Las pruebas de piscina han tenido éxito para abordar el covid-19 en otros países, como Ruanda, donde las pruebas falta infraestructura y las pruebas individuales son relativamente caras, dice Sema Sgaier, de la Fundación Surgo. "Las pruebas de PCR no son baratas, y es por eso que Ruanda ha tenido éxito en la implementación de pruebas de grupo desde el principio", dice Sgaier sobre el país, que ha registrado menos de 4000 casos y 16 muertes hasta la fecha.

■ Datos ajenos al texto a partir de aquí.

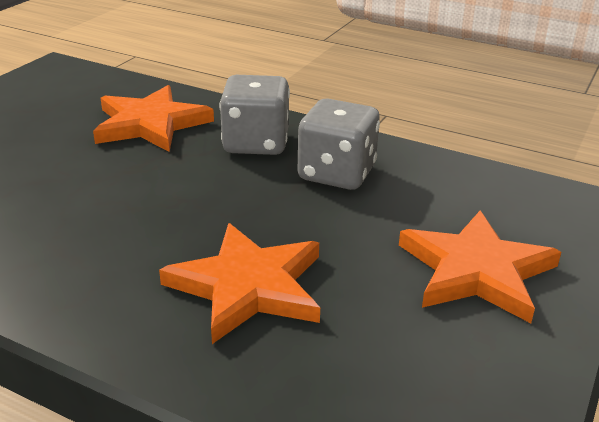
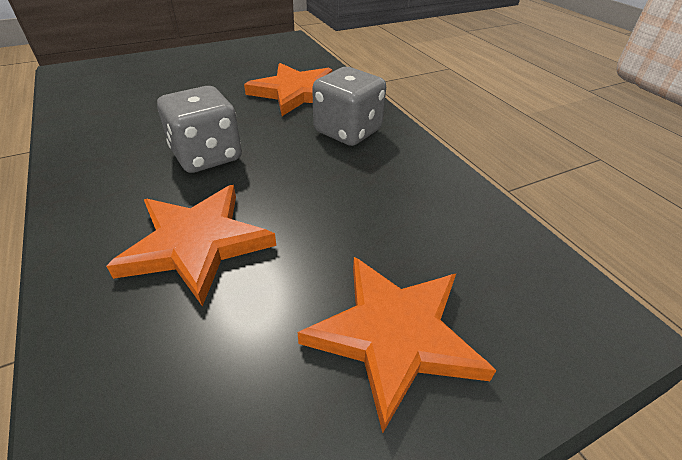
camera: 35 degrees right, 10 degrees up
grey dice [298,98,380,190] -> grey dice moved to [157,86,242,173]

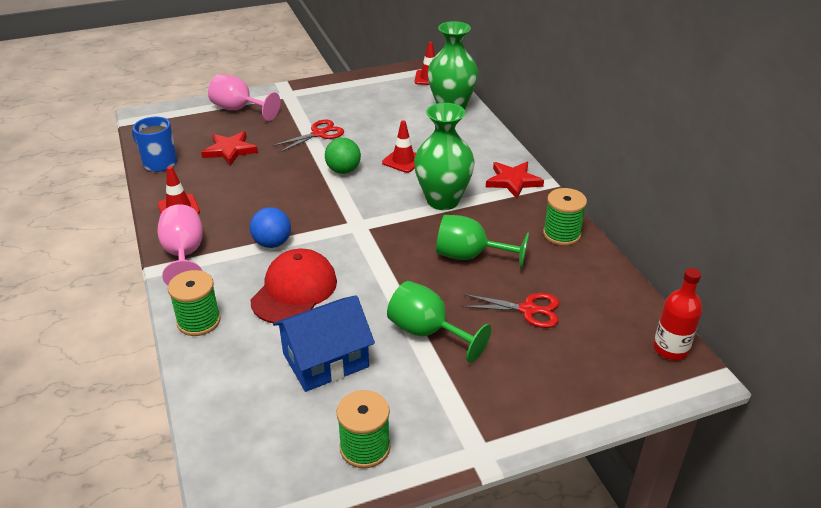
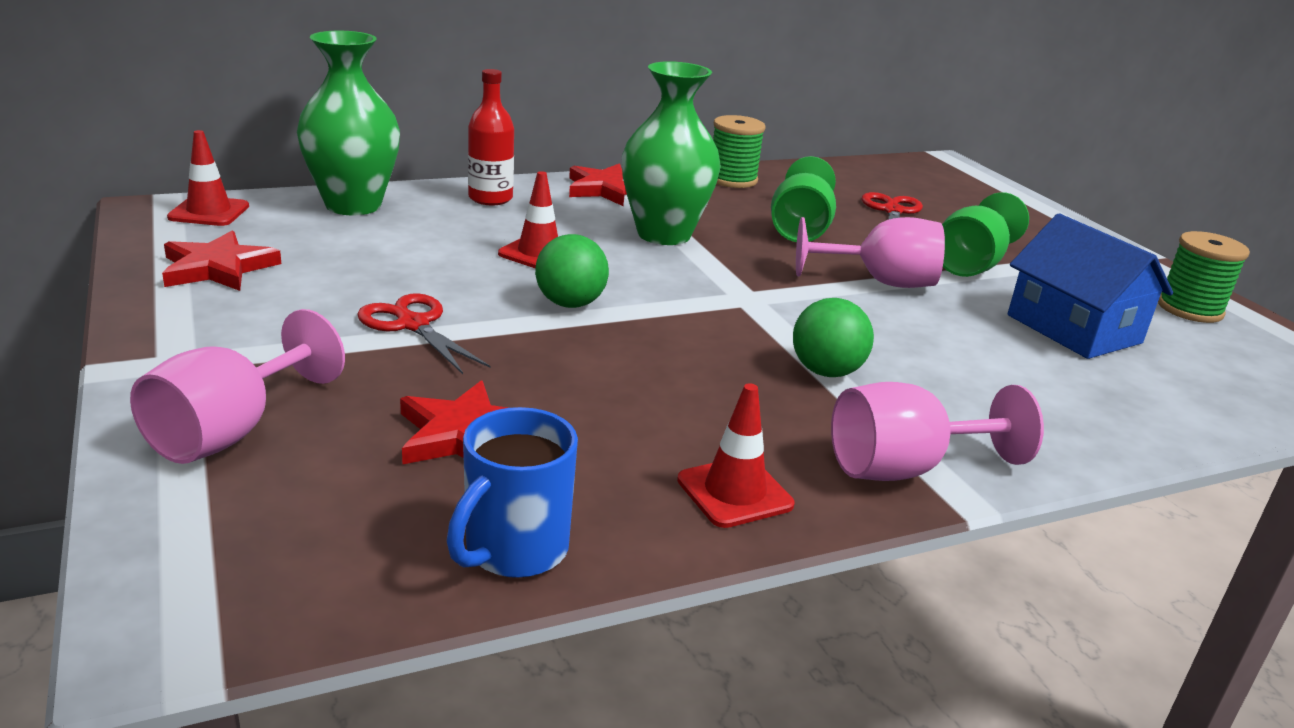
camera: 95 degrees left, 10 degrees down
green spool [168,270,221,336] -> none
blue ball [250,207,291,248] -> green ball [793,298,874,377]
red cap [250,249,337,323] -> none
red bottle [653,268,702,360] -> red bottle moved to [468,69,514,205]
none -> red star [162,231,281,291]
none -> pink goblet [796,217,945,288]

La técnica es útil una vez que la prevalencia del virus es bajo, en el caso de Uruguay por debajo del 1%. No es útil cuando el virus es prevalente, ya que significaría volver a realizar la prueba a demasiados individuos, anulando la eficiencia de la prueba de grupo.

Para mejorar aún más la eficiencia de la prueba, se utilizó el agrupamiento de matrices, una técnica mediante la cual las muestras se superponen en filas y columnas. La estrategia hace que sea más fácil encontrar al individuo infectado en una muestra positiva en la segunda ronda de pruebas sin tener que analizar cada muestra individualmente.

El uso de una estrategia de "10 × 10" permitió a los laboratorios analizar 1000 muestras mediante 200 pruebas moleculares , reduciendo el número de pruebas requeridas en un 80% en comparación con las pruebas individuales, dice el grupo de pruebas de Uruguay.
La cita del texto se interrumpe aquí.